CL: Very cool. Switching gears, I really enjoyed portal. It snuck up on me on how much I enjoyed it. I got a sense while watching it that you all were having a lot of fun. What was the set like?
RM: That was the best part of this. The cast and the crew were all great. We shot it for a pretty low budget, and it was an all-night shoot, so we were waking up at five in the afternoon and coming home at seven in the morning. That really messes with your psyche and your attitude, so it was great that everybody was so cool.
The thing I liked about it was that it didn’t take itself too seriously. We had fun with it. That’s one of the reasons I love the character so much. I watch all those ghost hunter shows anyways.
(Laughing) You see them and they’re always like, ‘Oh my God! What was that? Did you hear that? Oh, I think I saw something?’ I loved that my character on camera was like, you know, William Shatner. ‘How’s my hair? Was that good? Let me run that back!’ And off camera, he’s a little bit of a goofball.
CL: (Laughing) Was William Shatner your inspiration?
RM: It was a little Shatner-y for sure. It was all about getting the shot right and the lighting.
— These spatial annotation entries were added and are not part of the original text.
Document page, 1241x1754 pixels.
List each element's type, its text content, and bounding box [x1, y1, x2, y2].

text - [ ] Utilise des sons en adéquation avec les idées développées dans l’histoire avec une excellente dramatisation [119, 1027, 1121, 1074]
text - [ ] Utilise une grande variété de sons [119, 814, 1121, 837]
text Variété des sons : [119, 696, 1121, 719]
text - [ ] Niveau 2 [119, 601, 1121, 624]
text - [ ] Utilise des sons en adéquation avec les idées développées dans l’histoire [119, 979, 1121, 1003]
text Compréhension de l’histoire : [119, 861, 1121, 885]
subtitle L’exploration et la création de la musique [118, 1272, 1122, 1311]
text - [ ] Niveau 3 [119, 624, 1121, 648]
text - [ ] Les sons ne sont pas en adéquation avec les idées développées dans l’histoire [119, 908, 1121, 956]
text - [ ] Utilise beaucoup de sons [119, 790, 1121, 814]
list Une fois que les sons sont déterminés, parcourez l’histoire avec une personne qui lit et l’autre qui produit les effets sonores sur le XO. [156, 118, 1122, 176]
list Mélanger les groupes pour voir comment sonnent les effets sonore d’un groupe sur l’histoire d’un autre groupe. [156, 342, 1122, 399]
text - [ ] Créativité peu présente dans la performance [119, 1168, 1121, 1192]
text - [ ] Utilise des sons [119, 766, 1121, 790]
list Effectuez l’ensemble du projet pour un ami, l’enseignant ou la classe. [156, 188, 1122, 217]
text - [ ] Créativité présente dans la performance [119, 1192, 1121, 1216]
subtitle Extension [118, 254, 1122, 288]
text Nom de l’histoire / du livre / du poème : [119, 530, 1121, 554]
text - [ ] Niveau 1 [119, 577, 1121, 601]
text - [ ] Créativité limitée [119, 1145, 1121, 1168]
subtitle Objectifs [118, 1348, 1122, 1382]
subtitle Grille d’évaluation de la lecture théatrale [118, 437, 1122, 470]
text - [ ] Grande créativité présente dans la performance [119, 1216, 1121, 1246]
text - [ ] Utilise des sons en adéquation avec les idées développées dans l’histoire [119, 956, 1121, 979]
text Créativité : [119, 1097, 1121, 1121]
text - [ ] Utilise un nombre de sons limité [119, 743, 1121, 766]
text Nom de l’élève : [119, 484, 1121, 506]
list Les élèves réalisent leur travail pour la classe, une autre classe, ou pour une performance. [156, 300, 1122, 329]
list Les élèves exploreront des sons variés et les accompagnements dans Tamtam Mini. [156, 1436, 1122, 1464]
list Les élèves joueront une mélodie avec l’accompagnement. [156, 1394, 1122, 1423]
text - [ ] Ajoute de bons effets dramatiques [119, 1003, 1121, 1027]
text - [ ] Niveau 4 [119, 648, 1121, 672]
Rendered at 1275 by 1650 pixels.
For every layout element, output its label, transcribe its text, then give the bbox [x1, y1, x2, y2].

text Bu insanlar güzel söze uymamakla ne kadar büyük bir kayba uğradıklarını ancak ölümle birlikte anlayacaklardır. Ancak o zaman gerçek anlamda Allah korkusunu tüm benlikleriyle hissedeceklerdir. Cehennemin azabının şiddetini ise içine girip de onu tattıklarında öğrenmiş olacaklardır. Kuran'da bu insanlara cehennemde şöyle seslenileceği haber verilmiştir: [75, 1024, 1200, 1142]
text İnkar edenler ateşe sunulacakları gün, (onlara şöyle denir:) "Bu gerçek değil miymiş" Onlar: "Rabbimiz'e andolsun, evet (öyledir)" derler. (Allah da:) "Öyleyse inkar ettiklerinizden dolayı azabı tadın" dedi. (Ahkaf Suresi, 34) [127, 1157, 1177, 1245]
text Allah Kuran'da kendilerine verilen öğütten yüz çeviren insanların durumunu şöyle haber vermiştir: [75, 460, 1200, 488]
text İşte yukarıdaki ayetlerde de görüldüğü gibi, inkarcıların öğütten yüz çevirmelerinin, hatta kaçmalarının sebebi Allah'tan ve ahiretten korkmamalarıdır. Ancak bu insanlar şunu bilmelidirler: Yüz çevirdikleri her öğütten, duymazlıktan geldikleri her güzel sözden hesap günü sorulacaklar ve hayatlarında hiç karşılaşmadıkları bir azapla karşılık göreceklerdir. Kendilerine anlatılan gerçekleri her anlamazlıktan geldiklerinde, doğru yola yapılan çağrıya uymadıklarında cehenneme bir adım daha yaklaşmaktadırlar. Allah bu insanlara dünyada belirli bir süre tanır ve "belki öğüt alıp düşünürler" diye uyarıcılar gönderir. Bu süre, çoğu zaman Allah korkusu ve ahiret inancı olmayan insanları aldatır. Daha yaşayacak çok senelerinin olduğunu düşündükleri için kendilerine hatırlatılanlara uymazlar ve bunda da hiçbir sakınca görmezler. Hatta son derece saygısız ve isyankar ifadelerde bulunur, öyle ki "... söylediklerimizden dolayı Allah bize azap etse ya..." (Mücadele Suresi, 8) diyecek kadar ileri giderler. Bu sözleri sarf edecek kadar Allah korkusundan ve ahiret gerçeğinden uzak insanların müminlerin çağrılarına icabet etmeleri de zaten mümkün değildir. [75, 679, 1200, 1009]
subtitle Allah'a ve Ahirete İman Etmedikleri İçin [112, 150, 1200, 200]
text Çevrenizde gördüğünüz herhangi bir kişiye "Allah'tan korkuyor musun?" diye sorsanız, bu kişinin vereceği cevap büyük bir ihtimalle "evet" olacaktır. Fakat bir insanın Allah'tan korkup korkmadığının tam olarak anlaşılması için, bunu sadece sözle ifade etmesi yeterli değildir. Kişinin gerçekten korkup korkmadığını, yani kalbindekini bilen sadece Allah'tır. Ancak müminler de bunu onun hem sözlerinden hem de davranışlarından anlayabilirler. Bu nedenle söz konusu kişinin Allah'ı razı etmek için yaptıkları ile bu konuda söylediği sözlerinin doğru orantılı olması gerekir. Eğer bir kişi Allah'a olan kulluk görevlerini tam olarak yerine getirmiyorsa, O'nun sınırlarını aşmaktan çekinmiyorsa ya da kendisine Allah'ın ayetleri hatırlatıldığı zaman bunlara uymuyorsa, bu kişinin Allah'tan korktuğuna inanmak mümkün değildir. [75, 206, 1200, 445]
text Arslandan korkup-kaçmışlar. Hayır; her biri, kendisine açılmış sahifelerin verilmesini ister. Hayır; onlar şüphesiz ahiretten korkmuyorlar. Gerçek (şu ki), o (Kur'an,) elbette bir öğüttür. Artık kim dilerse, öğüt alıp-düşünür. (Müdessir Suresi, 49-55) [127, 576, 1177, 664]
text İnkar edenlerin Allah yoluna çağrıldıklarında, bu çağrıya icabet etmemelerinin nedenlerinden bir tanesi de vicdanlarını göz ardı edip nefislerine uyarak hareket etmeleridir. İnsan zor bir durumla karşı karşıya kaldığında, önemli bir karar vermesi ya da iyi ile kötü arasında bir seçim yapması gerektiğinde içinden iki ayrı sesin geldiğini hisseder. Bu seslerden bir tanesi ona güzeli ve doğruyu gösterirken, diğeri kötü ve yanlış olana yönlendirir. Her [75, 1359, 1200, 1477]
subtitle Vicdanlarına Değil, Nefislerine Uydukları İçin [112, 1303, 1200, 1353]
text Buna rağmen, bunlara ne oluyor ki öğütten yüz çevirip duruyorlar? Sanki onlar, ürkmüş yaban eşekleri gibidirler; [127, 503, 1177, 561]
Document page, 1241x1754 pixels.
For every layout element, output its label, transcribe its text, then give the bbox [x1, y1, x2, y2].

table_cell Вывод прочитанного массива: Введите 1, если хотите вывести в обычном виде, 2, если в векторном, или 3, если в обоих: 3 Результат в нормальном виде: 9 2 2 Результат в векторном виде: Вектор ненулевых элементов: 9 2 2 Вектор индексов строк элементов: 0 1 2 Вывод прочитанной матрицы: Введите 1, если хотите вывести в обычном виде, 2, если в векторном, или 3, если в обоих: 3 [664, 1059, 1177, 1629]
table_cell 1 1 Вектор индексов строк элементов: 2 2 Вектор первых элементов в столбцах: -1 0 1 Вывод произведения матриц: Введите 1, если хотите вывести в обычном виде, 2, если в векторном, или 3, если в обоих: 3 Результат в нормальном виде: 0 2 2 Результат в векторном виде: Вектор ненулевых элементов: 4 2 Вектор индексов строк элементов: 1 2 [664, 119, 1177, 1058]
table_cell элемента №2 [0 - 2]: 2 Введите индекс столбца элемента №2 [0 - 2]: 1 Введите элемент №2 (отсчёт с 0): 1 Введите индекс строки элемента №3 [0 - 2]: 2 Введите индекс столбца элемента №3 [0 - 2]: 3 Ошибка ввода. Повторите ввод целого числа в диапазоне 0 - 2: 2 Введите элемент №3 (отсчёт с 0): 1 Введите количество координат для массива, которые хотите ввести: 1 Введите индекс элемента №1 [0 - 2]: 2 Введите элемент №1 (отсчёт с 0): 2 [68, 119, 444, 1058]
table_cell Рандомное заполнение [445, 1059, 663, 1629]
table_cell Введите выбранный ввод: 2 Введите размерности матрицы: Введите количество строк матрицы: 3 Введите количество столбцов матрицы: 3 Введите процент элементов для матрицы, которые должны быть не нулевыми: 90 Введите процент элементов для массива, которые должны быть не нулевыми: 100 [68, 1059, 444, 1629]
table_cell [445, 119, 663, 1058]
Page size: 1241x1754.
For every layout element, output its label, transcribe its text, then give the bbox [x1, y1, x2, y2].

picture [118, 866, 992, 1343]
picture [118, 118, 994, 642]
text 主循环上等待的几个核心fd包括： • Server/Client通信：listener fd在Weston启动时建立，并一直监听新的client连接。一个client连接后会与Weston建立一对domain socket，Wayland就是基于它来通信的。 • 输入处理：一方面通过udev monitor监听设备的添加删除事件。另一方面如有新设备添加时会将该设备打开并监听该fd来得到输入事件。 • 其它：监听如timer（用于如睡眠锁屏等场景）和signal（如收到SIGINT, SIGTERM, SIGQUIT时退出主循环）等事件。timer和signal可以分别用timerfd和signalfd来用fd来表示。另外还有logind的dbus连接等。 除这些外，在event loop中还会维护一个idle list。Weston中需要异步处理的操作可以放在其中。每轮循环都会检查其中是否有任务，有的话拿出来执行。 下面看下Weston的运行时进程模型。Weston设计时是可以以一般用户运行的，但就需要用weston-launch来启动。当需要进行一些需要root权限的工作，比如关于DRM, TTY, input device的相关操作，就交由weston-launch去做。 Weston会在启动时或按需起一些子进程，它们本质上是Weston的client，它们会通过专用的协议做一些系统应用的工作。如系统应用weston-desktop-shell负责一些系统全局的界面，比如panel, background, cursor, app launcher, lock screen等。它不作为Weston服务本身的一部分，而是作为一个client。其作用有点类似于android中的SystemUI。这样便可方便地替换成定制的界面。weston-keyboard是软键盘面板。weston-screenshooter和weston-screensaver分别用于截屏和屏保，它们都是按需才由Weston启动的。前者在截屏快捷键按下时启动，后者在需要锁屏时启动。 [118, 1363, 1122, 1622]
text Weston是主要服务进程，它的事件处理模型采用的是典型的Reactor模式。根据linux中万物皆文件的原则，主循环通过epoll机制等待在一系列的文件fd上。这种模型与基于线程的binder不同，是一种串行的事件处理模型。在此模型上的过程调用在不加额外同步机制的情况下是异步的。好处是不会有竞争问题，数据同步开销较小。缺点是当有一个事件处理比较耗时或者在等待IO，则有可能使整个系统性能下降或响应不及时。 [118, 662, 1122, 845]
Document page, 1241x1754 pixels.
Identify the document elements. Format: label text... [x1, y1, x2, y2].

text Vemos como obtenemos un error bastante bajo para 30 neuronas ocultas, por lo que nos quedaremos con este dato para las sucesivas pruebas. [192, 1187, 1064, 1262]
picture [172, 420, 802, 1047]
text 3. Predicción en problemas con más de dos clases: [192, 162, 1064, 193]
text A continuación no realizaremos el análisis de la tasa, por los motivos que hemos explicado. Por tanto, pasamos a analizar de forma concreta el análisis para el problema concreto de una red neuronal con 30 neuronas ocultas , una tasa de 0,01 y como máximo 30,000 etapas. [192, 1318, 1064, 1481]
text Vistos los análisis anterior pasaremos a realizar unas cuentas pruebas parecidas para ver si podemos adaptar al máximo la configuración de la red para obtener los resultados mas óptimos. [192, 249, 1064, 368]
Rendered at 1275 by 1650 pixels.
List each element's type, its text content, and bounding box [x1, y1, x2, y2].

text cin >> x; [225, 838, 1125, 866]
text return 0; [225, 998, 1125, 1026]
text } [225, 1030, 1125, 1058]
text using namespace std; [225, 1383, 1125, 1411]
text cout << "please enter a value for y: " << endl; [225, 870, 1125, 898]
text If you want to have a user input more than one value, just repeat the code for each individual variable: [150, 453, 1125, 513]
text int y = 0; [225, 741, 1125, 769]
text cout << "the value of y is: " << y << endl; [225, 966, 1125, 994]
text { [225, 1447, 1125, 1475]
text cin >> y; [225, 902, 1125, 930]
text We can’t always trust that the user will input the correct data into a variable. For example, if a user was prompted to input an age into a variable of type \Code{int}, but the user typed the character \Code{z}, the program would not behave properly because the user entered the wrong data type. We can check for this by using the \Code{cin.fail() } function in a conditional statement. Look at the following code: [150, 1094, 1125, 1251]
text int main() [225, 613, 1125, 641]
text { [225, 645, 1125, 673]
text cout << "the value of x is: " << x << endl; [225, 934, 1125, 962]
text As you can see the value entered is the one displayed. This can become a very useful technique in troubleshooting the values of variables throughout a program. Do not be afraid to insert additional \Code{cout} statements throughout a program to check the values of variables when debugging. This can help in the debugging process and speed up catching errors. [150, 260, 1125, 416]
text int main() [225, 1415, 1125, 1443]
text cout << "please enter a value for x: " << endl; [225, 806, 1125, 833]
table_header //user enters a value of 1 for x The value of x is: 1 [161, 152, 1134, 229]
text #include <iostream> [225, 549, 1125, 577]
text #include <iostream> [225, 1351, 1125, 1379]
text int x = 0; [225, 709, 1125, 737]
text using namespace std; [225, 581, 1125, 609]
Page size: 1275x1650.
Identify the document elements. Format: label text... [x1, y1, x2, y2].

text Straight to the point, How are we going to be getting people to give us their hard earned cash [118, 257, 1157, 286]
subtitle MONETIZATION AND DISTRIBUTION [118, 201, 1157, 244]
It was a lot of fun to play that because it was like playing a character within a character.
CL: How long did Portal take to film?
RM: I think we shot that in three weeks, three and a half weeks. So much of the story takes place at night. Trying to trim the budget, rather than blacking out stuff and the lighting, we all decided to film at night. It definitely helps the actors but, like I said, going to bed at six in the morning is so weird.
CL: No doubt. If I see six in the morning as a bedtime, I made some hangover decisions that night.
RM: Yeah, it’s usually self-inflicted if it’s that late.
CL: It was certainly worth it, from a viewer’s perspective.
RM: Portal is just a great movie for those who like the horror genre. It’s fun but it also has some intense moments. I enjoyed it. It’s a great sit-down popcorn, crack-a-beer movie.
CL: It really is. What else do you have on your plate?
RM: I have two films coming out this year. One’s called Sunny Daze. A good friend of mine wrote and directed it, Jason Wiles. It’s kind of a Sundance, heartstring puller but intense movie as well, talking about abuse.
And then I got another film called Robot Riot. Which is a futuristic, kind of action-horror movie, which was really cool. I got to shoot that in Oklahoma, where I’m from.
CL: Very cool. And you said Sunny Daze covers abuse?
RM: Drug abuse. It’s a movie about how some of these stars, these musicians and actors, how they go through these highs and lows. It’s a movie on how you have to face the reality of life and you can always change your life around. It’s a good life movie, is what I would call it.
CL: I love uplifting, the power that’s within us movies.
RM: Exactly! That’s exactly what it is.
CL: Well, I really appreciate your time. I’m a huge mark for Halloween: Resurrection, and you have a hit with Portal. Keep up the good work.
RM: I appreciate it. It was a pleasure talking with you. Take care.